In recent years, concerns about the market dominance of large technology companies, mainly those heavily invested in AI, have led to increased scrutiny and anti-trust rulings.
In 2021, the European Commission investigated whether Google’s use of data for advertising constituted an abuse of its dominant market position. Similarly, the Federal Trade Commission (FTC) filed an antitrust lawsuit against Facebook in the United States, alleging that the company’s acquisitions of Instagram and WhatsApp aimed to eliminate potential competitors.
Rulings on competition are based on the belief that large companies can unfairly dominate the market, necessitating protection for new competitors, Yonk said.

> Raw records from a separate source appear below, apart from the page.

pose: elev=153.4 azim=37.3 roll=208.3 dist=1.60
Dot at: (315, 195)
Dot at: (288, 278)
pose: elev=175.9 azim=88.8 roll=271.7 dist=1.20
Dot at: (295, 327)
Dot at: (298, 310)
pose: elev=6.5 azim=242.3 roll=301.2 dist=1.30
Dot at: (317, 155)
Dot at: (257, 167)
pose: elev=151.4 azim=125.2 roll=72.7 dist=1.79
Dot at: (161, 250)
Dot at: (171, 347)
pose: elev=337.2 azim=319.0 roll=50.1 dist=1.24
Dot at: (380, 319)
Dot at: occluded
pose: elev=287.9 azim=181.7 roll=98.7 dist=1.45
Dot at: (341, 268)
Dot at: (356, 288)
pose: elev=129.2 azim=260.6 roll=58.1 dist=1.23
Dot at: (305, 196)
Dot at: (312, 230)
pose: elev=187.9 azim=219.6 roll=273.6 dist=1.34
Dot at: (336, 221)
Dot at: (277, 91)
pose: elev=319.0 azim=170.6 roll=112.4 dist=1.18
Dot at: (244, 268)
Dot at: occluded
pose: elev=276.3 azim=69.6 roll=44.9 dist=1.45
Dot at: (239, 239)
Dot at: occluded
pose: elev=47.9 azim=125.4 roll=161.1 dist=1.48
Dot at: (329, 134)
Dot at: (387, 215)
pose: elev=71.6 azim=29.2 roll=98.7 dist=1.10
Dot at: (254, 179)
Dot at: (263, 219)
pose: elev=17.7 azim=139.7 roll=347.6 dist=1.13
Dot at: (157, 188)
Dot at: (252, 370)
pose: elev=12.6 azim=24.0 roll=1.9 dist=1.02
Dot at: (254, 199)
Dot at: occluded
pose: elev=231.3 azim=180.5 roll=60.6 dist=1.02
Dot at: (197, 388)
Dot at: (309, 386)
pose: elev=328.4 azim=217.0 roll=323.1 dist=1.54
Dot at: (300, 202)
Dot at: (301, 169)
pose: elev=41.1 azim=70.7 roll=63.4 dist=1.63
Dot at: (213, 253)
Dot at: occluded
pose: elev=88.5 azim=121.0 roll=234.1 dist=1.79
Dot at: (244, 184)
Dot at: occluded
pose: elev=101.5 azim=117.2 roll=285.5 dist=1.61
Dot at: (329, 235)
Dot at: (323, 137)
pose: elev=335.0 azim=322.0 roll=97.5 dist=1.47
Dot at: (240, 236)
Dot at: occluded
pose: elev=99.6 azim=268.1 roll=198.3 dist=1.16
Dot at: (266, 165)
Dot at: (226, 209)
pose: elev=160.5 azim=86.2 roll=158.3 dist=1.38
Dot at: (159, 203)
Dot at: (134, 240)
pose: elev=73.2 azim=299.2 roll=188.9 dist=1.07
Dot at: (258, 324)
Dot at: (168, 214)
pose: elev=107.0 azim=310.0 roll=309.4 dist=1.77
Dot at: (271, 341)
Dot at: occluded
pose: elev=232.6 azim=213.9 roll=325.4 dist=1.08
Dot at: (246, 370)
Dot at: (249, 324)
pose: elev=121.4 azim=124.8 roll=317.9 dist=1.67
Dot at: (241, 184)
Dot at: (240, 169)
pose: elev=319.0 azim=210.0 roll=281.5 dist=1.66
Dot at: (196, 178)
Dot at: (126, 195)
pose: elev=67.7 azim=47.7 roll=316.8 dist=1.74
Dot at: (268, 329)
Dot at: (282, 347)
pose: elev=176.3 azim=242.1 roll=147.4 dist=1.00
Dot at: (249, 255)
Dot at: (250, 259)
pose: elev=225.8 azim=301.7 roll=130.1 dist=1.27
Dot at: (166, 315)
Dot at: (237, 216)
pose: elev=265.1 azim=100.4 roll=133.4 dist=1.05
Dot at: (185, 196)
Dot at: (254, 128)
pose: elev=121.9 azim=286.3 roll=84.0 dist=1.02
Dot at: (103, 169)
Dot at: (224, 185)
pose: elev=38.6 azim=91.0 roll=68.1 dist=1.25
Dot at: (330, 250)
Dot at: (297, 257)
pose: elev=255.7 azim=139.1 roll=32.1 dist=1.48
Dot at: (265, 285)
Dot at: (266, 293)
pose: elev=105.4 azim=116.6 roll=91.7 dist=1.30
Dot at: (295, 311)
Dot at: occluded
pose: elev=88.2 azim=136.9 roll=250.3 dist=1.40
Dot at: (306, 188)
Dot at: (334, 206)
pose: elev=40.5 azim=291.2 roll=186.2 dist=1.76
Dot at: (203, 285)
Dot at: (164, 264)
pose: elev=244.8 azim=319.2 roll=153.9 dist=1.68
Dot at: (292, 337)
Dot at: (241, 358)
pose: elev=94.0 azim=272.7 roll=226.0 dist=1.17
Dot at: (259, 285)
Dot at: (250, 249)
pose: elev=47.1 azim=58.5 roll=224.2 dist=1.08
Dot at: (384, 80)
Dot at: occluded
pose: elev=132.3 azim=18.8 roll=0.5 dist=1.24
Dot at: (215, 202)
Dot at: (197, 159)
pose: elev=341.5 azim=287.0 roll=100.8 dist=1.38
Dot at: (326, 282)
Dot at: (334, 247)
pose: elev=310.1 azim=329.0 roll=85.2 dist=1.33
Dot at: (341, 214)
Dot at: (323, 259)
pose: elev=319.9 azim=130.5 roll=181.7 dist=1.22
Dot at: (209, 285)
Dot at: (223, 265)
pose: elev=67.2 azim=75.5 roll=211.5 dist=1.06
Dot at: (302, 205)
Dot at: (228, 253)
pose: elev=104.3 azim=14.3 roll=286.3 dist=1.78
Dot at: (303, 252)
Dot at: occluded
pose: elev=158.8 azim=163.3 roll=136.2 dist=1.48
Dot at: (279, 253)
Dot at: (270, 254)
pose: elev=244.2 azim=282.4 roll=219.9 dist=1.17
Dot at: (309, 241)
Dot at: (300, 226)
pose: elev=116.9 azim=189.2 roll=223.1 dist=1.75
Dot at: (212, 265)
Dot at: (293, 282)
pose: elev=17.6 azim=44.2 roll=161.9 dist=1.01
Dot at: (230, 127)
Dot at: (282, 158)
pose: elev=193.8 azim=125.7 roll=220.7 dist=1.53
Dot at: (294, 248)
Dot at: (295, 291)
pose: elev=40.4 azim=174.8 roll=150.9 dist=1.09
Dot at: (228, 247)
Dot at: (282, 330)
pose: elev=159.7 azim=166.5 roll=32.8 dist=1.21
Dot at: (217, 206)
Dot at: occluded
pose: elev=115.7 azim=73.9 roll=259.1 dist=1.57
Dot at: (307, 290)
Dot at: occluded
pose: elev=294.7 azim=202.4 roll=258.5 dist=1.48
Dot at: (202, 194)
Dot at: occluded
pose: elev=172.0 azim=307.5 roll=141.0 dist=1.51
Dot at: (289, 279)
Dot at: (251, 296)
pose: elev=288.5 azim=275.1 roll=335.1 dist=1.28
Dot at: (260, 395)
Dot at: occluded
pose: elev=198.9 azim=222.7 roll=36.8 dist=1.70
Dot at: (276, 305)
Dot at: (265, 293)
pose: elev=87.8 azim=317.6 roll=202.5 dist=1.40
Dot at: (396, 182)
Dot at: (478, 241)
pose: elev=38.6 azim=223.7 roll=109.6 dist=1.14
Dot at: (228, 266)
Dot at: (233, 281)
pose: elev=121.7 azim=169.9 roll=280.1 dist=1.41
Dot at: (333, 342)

“While this sentiment sounds good to the general public, it replaces questions about consumer welfare with questions about company welfare (especially the competing firms’ welfare) with the perverse result of helping competitors while leaving consumers worse off,” he said. “I would expect that a ruling that makes partnerships more difficult or disallows them will further embolden those looking to increase the regulation of competition and do little to make consumers better off.”